While the Government has acknowledged that women in the laundries were victims of abuse, it has maintained that because the laundries were privately run they lay outside the State’s remit.

Research by activist Maeve O’Rourke, which formed the basis of the complaint to the UN Committee against Torture in 2011, was centred on the premise that the State was complicit because it had dealt commercially with the laundries without ever subjecting them to official regulation or inspection.

In the decades following the establishment of the State, “five and possibly six” Magdalene laundries were approved as “extern institutions” for provision of public assistance – so women eligible for this could be sent to them rather than receive State payments.

The committee said State payments to “recognised extern institutions” as well as “organisations considered to be performing a service which would otherwise fall to the State to provide” were allowed under the Public Assistance Acts and the Health Acts.

Rejection by foster parents

Some placements of girls and young women in laundries by local health authorities occurred after they were rejected by their foster parents at about the age when maintenance payments for them ceased.
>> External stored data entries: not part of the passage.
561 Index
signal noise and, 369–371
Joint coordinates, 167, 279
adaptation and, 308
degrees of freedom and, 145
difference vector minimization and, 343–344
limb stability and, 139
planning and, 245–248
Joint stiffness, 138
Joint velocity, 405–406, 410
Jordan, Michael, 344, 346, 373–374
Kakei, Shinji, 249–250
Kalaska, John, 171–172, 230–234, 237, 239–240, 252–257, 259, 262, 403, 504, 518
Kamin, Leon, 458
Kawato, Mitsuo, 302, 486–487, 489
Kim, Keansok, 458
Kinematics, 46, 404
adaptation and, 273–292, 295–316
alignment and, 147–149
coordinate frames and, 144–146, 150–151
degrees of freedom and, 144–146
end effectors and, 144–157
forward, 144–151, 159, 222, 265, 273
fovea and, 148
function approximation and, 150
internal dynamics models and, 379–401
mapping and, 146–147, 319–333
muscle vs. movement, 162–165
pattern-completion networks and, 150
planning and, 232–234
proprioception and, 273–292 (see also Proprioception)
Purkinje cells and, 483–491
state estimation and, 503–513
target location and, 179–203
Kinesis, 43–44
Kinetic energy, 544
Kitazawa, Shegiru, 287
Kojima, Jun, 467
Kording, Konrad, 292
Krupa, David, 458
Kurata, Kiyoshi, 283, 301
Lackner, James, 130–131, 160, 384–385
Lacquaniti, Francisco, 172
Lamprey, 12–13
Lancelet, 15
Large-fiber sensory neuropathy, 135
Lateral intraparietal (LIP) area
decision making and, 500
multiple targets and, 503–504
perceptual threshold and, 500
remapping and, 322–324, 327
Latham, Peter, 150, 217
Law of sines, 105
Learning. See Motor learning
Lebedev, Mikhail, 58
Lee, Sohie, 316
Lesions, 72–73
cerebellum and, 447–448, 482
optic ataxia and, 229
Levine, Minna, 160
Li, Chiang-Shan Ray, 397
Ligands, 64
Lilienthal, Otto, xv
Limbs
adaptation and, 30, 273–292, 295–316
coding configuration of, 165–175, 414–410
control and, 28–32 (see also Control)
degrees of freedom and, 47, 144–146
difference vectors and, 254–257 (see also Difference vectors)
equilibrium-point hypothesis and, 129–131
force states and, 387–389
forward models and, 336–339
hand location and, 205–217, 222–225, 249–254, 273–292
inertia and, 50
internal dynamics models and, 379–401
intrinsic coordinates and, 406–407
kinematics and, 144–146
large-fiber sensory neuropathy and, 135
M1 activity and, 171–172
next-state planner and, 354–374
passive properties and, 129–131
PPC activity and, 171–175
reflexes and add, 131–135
In other cases, the removal of unmarried mothers from county and city homes to institutions including Magdalene laundries “appears to have formed part of a broader shift to refocus these institutions on the elderly or the ill”.

Some girls and women were transferred from psychiatric hospitals to laundries. In some cases these were voluntary transfers, as the women used the institutions on a short-term basis as “a halfway house” upon leaving hospital.